The records shown below are to be repeated exactly and completely.

┄┄┄┄┄┄┄┄┄┄┄┄┄┄┄┄┄┄┄┄

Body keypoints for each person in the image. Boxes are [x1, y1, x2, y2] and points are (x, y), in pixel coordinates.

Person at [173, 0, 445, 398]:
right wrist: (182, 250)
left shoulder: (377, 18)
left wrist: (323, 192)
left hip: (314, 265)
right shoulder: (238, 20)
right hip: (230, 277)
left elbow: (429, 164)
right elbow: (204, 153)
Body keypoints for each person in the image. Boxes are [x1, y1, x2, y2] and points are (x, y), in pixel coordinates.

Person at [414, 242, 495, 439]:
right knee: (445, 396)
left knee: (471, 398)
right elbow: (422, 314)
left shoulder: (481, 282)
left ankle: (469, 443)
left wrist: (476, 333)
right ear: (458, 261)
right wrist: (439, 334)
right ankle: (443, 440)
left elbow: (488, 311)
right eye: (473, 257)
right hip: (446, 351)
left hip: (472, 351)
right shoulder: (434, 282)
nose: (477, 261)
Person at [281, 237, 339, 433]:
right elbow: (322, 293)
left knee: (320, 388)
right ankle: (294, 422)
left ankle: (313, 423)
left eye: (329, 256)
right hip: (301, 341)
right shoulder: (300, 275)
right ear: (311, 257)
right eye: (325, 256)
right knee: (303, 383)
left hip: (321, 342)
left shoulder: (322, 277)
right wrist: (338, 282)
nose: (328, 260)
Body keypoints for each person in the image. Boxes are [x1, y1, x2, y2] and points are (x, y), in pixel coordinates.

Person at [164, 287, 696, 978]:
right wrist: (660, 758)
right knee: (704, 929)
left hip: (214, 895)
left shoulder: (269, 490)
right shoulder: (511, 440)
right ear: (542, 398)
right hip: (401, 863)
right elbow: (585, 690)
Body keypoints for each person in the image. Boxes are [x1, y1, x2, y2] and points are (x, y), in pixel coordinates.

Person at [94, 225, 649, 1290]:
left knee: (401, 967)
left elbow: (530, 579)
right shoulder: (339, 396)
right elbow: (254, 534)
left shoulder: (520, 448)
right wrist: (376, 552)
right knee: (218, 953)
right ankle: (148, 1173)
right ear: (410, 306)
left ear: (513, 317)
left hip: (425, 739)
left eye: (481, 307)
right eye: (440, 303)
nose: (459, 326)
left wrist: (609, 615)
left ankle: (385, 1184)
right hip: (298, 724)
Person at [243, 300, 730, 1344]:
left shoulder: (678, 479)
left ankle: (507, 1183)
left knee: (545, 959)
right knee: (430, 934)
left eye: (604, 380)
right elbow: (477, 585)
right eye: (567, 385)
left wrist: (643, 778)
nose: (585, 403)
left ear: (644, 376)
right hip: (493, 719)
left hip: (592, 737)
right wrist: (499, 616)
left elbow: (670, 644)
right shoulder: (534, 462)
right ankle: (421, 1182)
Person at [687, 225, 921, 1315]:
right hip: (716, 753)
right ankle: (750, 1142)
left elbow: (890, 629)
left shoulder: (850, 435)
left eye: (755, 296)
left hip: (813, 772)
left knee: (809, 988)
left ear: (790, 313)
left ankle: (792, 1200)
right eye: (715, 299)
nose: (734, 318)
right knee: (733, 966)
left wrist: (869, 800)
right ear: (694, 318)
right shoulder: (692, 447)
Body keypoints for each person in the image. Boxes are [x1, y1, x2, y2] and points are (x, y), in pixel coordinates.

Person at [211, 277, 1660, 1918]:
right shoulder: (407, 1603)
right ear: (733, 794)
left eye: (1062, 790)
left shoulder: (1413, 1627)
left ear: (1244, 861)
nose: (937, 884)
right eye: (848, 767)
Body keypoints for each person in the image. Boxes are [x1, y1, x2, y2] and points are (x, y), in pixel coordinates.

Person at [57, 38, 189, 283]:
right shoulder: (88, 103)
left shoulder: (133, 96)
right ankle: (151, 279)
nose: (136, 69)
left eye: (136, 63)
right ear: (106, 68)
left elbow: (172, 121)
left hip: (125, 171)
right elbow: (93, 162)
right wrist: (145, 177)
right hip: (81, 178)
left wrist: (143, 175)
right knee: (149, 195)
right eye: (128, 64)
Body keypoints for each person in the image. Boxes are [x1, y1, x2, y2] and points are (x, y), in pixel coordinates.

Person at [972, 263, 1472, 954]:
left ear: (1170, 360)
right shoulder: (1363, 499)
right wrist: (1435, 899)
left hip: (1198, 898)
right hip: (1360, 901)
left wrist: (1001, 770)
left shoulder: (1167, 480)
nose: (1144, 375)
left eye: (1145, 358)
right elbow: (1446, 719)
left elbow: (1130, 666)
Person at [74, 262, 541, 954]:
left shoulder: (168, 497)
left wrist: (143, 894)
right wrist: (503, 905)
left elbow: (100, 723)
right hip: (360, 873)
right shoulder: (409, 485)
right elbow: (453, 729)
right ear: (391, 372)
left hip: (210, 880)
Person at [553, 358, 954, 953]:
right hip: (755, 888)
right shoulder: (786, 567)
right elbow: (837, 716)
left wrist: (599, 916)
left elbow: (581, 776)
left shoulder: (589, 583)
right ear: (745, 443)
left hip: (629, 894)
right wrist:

┄┄┄┄┄┄┄┄┄┄┄┄┄┄┄┄┄┄┄┄

- _EXERCISE ANSWER_
Body keypoints for each person in the image. Boxes are [x1, y1, x2, y2] and points are (x, y), in pixel coordinates.

Person at [173, 0, 445, 398]:
right wrist: (182, 250)
left shoulder: (377, 18)
left wrist: (323, 192)
left hip: (314, 265)
right shoulder: (238, 20)
right hip: (230, 277)
left elbow: (429, 164)
right elbow: (204, 153)
Body keypoints for each person in the image. Boxes are [x1, y1, x2, y2] and points are (x, y), in pixel coordinates.

Person at [414, 242, 495, 439]:
right knee: (445, 396)
left knee: (471, 398)
right elbow: (422, 314)
left shoulder: (481, 282)
left ankle: (469, 443)
left wrist: (476, 333)
right ear: (458, 261)
right wrist: (439, 334)
right ankle: (443, 440)
left elbow: (488, 311)
right eye: (473, 257)
right hip: (446, 351)
left hip: (472, 351)
right shoulder: (434, 282)
nose: (477, 261)
Person at [281, 237, 339, 433]:
right elbow: (322, 293)
left knee: (320, 388)
right ankle: (294, 422)
left ankle: (313, 423)
left eye: (329, 256)
right hip: (301, 341)
right shoulder: (300, 275)
right ear: (311, 257)
right eye: (325, 256)
right knee: (303, 383)
left hip: (321, 342)
left shoulder: (322, 277)
right wrist: (338, 282)
nose: (328, 260)
Body keypoints for each person in the image. Boxes are [x1, y1, x2, y2] and points are (x, y), in pixel coordinates.

Person at [164, 287, 696, 978]:
right wrist: (660, 758)
right knee: (704, 929)
left hip: (214, 895)
left shoulder: (269, 490)
right shoulder: (511, 440)
right ear: (542, 398)
right hip: (401, 863)
right elbow: (585, 690)
Body keypoints for each person in the image. Boxes are [x1, y1, x2, y2] and points are (x, y), in pixel coordinates.

Person at [94, 225, 649, 1290]:
left knee: (401, 967)
left elbow: (530, 579)
right shoulder: (339, 396)
right elbow: (254, 534)
left shoulder: (520, 448)
right wrist: (376, 552)
right knee: (218, 953)
right ankle: (148, 1173)
right ear: (410, 306)
left ear: (513, 317)
left hip: (425, 739)
left eye: (481, 307)
right eye: (440, 303)
nose: (459, 326)
left wrist: (609, 615)
left ankle: (385, 1184)
right hip: (298, 724)
Person at [243, 300, 730, 1344]:
left shoulder: (678, 479)
left ankle: (507, 1183)
left knee: (545, 959)
right knee: (430, 934)
left eye: (604, 380)
right elbow: (477, 585)
right eye: (567, 385)
left wrist: (643, 778)
nose: (585, 403)
left ear: (644, 376)
right hip: (493, 719)
left hip: (592, 737)
right wrist: (499, 616)
left elbow: (670, 644)
right shoulder: (534, 462)
right ankle: (421, 1182)
Person at [687, 225, 921, 1315]:
right hip: (716, 753)
right ankle: (750, 1142)
left elbow: (890, 629)
left shoulder: (850, 435)
left eye: (755, 296)
left hip: (813, 772)
left knee: (809, 988)
left ear: (790, 313)
left ankle: (792, 1200)
right eye: (715, 299)
nose: (734, 318)
right knee: (733, 966)
left wrist: (869, 800)
right ear: (694, 318)
right shoulder: (692, 447)
Body keypoints for each person in the image. Boxes are [x1, y1, x2, y2] and points are (x, y), in pixel coordinates.

Person at [211, 277, 1660, 1918]:
right shoulder: (407, 1603)
right ear: (733, 794)
left eye: (1062, 790)
left shoulder: (1413, 1627)
left ear: (1244, 861)
nose: (937, 884)
right eye: (848, 767)
Body keypoints for each person in the image. Boxes are [x1, y1, x2, y2] and points are (x, y), in pixel coordinates.

Person at [57, 38, 189, 283]:
right shoulder: (88, 103)
left shoulder: (133, 96)
right ankle: (151, 279)
nose: (136, 69)
left eye: (136, 63)
right ear: (106, 68)
left elbow: (172, 121)
left hip: (125, 171)
right elbow: (93, 162)
right wrist: (145, 177)
right hip: (81, 178)
left wrist: (143, 175)
right knee: (149, 195)
right eye: (128, 64)
Body keypoints for each person in the image. Boxes are [x1, y1, x2, y2] and points are (x, y), in pixel coordinates.

Person at [972, 263, 1472, 954]:
left ear: (1170, 360)
right shoulder: (1363, 499)
right wrist: (1435, 899)
left hip: (1198, 898)
right hip: (1360, 901)
left wrist: (1001, 770)
left shoulder: (1167, 480)
nose: (1144, 375)
left eye: (1145, 358)
right elbow: (1446, 719)
left elbow: (1130, 666)
Person at [74, 262, 541, 954]:
left shoulder: (168, 497)
left wrist: (143, 894)
right wrist: (503, 905)
left elbow: (100, 723)
right hip: (360, 873)
right shoulder: (409, 485)
right elbow: (453, 729)
right ear: (391, 372)
left hip: (210, 880)
Person at [553, 358, 954, 953]:
right hip: (755, 888)
right shoulder: (786, 567)
right elbow: (837, 716)
left wrist: (599, 916)
left elbow: (581, 776)
left shoulder: (589, 583)
right ear: (745, 443)
left hip: (629, 894)
right wrist:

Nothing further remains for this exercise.